O rácio já me preocupava, mas há outras preocupações, como o número de crianças por sala e o tamanho da sala. Aquilo a que assistíamos em muitos sítios era um espaço relativamente pequeno com dezenas de crianças. Esta questão deve ser repensada. Uma coisa é ter 20 crianças num espaço pequeno, outra é ter sete ou oito. A partir do momento em que uma criança ia para o infantário, o número de infeções que fazia não tinha nada a ver com as que fazia quando estava em só casa, e isso deve-se a este contacto permanente umas com as outras e ao facto de serem muitas crianças num espaço pequeno.
Há alguma contestação à abertura das creches. Parece-lhe que, nesta fase, há mais riscos do que vantagens?
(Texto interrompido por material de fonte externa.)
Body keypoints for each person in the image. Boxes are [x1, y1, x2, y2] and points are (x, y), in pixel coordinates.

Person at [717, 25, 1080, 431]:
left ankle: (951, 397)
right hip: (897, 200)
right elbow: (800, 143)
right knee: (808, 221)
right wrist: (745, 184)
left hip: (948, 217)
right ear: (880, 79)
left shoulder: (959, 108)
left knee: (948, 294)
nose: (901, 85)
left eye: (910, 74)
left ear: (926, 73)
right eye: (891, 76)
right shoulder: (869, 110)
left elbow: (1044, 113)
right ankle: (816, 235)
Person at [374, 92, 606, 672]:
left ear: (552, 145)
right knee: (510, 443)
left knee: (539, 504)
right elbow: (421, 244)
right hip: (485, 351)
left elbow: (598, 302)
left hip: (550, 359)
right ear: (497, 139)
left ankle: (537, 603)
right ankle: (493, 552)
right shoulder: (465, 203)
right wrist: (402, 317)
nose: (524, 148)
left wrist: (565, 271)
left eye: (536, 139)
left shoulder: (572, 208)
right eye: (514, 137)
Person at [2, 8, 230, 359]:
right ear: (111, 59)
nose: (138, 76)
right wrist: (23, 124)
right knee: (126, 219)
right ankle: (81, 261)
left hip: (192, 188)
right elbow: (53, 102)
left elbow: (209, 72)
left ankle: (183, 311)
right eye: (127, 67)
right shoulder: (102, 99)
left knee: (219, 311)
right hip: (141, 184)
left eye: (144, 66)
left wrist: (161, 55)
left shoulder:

Não vamos dizer que não existem riscos, mas, se isto for feito de maneira gradual e introduzindo mudanças no paradigma daquilo que era o habitual dentro da creche, que são riscos controláveis, minimiza-se ao máximo. E temos de ir avaliando, como sempre fizemos, passo a passo. Podemos, eventualmente, ter de retroceder em alguma coisa, e devemos ter a humildade de perceber isso: posso dar três passos e, a qualquer momento, ter de retroceder dois. Vamos avaliando, mas com tranquilidade. Apesar de tudo, as coisas têm corrido bem porque temo-lo feito com tranquilidade, sem exageros, sem pânicos e sem criar nas pessoas um sentimento de medo, porque isso não leva a nada.
Há pais que têm de deixar bebés muito pequenos nas creches. Podem fazê-lo à vontade?
À partida, podem fazê-lo com tranquilidade. É sempre difícil deixar um filho pequeno numa creche, e com certeza que, agora, a preocupação cresce. Mas estou convicto de que isso rapidamente vai ser esbatido.